Dear Women: Hairy Armpits DO NOT Make You A Feminist
Seriously, why do you think this is empowering?
Whether you're pulling a Paula Cole or writing poetry about waxing, what you do with your armpits is your business. It doesn't affect the rest of us, and frankly, I don't care what your underarms look like.
In fact, chances are that I'm too self-absorbed to even notice. (I'm pretty self-absorbed. Most of us are, but I admit it.)
That said, the idea that underarm hair is somehow empowering is absolutely insipid to me.
Are there societal pressures to look a certain way?

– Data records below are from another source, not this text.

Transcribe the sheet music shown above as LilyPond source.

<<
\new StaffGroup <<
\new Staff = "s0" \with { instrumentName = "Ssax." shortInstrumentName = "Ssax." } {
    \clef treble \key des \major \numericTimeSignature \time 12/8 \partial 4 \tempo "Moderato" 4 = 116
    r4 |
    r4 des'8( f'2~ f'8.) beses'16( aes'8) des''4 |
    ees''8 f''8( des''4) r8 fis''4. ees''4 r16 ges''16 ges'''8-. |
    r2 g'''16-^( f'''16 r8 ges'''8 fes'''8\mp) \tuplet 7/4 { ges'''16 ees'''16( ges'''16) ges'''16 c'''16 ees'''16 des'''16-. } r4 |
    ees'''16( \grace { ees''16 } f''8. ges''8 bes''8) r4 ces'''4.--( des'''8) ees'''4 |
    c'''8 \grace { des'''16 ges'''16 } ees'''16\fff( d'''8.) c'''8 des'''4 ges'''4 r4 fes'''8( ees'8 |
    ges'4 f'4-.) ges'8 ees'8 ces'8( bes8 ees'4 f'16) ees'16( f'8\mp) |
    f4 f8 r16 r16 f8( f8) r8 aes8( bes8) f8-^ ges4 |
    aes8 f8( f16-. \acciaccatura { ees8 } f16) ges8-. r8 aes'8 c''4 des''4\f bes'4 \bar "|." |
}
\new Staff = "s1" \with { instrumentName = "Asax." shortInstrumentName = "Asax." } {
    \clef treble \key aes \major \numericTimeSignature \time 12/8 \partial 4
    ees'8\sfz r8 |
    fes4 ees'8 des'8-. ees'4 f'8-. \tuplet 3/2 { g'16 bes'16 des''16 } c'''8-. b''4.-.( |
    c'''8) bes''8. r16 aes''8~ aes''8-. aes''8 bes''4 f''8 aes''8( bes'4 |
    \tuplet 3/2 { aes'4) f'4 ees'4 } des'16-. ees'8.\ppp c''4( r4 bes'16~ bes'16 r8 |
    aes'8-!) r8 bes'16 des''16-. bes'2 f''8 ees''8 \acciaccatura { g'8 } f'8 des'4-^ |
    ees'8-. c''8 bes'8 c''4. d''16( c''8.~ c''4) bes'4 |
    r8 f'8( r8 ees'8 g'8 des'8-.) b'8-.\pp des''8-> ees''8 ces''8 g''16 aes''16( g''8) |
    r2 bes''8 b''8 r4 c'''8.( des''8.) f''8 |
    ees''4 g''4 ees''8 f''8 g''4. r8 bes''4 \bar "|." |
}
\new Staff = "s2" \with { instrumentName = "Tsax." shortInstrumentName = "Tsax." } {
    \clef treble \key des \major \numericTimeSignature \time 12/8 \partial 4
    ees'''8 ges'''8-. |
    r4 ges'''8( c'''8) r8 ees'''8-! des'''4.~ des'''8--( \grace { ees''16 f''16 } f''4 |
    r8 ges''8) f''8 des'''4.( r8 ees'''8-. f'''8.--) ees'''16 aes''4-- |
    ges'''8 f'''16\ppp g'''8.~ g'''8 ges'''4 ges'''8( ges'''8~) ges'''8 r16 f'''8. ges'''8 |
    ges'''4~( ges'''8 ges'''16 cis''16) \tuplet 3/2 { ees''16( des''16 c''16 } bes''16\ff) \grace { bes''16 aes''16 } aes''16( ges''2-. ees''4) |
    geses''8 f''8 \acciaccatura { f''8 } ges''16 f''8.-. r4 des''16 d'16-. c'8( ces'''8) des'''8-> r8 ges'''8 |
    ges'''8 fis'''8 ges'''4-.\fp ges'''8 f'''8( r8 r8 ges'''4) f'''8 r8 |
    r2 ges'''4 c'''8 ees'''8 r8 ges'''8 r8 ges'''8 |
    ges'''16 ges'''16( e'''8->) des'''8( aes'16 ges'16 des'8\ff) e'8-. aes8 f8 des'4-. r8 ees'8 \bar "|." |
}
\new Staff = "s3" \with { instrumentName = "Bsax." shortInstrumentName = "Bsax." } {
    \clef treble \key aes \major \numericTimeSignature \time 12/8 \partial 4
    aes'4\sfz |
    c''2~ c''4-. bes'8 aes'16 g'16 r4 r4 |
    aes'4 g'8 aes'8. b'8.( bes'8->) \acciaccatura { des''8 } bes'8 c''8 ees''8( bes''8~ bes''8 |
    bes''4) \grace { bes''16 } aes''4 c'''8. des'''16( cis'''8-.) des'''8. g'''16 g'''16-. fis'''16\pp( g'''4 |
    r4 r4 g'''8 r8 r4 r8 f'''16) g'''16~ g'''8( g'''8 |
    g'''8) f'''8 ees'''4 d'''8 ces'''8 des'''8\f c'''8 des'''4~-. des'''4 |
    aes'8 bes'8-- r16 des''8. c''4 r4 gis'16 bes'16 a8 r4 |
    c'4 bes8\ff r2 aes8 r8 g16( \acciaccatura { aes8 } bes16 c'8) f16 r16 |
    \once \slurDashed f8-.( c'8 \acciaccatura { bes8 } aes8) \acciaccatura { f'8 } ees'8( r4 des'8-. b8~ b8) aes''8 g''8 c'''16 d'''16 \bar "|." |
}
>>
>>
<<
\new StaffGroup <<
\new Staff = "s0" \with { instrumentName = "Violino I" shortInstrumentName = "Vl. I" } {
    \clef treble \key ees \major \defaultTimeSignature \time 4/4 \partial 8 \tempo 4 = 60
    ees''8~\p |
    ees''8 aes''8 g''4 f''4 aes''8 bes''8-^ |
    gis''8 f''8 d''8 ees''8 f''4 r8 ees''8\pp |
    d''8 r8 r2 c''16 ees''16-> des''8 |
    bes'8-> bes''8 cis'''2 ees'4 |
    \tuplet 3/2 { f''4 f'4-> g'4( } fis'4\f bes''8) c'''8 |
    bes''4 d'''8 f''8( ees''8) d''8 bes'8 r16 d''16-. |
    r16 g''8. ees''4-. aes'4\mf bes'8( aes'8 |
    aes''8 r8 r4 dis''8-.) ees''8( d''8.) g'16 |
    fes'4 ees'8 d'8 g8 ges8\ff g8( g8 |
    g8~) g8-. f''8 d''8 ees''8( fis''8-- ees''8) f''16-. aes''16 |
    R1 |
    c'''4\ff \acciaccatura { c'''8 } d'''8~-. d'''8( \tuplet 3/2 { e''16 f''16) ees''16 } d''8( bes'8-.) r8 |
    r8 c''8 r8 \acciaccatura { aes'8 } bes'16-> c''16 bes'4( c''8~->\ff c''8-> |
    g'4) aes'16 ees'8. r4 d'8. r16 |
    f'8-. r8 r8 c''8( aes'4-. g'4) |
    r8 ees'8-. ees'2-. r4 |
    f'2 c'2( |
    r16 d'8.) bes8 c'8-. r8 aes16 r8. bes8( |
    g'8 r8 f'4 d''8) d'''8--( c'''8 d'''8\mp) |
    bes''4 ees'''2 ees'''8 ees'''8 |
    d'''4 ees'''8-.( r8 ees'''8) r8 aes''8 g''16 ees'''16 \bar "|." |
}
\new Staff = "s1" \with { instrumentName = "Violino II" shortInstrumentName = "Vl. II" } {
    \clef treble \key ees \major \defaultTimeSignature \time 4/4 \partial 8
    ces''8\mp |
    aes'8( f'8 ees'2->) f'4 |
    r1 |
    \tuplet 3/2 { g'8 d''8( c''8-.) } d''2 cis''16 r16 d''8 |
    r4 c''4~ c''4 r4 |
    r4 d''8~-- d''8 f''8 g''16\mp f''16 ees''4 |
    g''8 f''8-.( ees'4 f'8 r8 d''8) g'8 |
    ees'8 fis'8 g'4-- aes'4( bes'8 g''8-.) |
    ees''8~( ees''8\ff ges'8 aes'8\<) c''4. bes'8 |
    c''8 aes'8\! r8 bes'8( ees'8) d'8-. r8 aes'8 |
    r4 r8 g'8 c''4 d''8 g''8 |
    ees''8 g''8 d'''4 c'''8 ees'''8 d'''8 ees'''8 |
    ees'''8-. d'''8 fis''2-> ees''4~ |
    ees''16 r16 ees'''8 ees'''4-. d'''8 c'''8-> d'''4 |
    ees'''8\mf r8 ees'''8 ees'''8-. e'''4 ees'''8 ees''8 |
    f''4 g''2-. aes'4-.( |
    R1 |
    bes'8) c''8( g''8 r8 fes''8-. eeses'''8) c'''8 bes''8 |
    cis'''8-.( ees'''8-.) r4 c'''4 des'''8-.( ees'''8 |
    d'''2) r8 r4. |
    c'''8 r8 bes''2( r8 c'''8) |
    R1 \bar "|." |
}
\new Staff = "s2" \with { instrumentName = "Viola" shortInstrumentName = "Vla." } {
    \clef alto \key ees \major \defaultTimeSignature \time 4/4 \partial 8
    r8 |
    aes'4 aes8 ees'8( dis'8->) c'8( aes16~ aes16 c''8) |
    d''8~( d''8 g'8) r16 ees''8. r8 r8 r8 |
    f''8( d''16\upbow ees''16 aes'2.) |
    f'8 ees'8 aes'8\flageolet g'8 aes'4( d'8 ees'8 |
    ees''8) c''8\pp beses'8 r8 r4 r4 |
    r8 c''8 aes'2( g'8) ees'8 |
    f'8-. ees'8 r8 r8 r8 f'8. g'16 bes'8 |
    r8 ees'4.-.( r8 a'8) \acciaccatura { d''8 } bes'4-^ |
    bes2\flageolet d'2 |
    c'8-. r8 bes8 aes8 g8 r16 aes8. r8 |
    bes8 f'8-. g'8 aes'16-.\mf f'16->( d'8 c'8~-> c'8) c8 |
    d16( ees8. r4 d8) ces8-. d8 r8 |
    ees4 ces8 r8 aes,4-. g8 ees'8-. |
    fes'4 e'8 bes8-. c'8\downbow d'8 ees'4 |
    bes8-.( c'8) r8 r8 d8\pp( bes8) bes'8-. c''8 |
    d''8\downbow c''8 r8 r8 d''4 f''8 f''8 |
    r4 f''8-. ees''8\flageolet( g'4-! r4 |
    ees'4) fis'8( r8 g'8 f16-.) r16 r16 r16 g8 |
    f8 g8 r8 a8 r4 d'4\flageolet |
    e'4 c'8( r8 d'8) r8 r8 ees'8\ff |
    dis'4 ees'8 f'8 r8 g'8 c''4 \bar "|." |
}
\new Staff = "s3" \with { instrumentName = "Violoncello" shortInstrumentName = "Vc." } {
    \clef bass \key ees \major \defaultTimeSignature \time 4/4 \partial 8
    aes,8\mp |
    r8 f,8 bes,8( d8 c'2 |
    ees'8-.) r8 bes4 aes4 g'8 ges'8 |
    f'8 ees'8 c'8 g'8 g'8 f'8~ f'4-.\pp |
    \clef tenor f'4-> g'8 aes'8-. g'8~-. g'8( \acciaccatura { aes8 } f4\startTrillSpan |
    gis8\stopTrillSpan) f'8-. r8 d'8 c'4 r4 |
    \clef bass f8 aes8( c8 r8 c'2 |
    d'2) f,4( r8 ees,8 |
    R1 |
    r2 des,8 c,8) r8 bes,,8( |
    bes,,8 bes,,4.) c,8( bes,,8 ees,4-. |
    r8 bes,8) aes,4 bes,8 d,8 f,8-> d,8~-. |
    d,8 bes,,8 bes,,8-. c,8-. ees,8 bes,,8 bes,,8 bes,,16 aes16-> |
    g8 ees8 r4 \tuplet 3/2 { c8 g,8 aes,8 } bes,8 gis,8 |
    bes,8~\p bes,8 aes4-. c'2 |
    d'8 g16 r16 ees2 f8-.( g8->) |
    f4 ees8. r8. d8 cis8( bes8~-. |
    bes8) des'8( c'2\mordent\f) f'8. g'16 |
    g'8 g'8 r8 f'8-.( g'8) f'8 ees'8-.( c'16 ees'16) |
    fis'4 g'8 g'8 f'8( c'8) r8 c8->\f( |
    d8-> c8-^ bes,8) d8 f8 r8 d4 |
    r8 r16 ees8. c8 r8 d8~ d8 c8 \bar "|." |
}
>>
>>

Sure, but here's the thing: No one actually cares that much what you look like unless they're trying to bang you.
What you do elsewhere in your life may not be the first thing people notice about you, but it will absolutely be what they remember the most. (For example, we all remember Paula Cole's armpit hair, and we remember her song "I Don't Want to Wait" because it was on the Dawson's Creek soundtrack. Why don't we remember more about her? Because she didn't have any other decent songs.)
The phenomenon is taking China by storm, with contests being held for the biggest pit bushes under the pretense that it makes you a better feminist. Feminist and underarm hair activist Xiao Meili told CNN, "Some people question why I make a fuss about the hair. They say there are more important issues that need to be solved like domestic violence and sexual assault. I think they are equally important. They're all about fighting for gender equality."
No, no, no!
As a survivor of an attempted sexual assault, I can assure you that any weird looks I'd get for forgetting to shave my pits for a week or two would be nothing compared to the horror of having a man trying to force himself on me as a teenager.
If a woman's husband is battering her, that's a much more pressing issue than whether or not she remembered to refill her Gillette. Equating domestic violence and rape with underarm hair is tremendously trivializing, and probably a sign that you've never experienced such atrocities. You're lucky. You're not wise, but you're lucky.
Xiao Meili continues, "The media coverage on female celebrities' underarms is disgusting, as if women shouldn't have hair or it's something to be ashamed of, while male celebrities openly show off their armpit hair."
I've never seen Chris Hemsworth waving his arms in the air to show off his golden tufts. Male celebrities aren't showing it off; they're just letting it be.
Conversely, women who don't shave their pits aren't actually making a statement so much as simply deviating from the norm, just like how someone with green hair isn't making a statement — he or she just has green hair.
(Or, in the case of Miley Cyrus, teal or hot pink hair under her arms.)
It's unusual, but there's no actual point to it either way, other than, "Hey! Look at me!" Some people like body hair, some people hate shaving, and some people love attention and want to feel like they're accomplishing something important without actually doing much work.
So far, no one has made an actual, legitimate point about how underarm hair is feminist.
On that note, I haven't checked them lately, but I'm pretty sure Gloria Steinem shaves her pits (and the reason I haven't checked is because, again, it doesn't f*cking matter), and she's pushed the feminist movement forward much farther than Miley Cyrus or Meili have, and probably ever will.
If growing out your armpit hair makes you happy, then have at it. It's your life, it's your body, it's your business.
But know that we're all more than our hair, or our lack thereof. And also know that there's a lot more to do to further gender equality — maybe a focus on an end to Sharia law becoming secular, or advocating against genital mutilation — than making a hashtag out of a hairy situation just so you can feel like a special snowflake.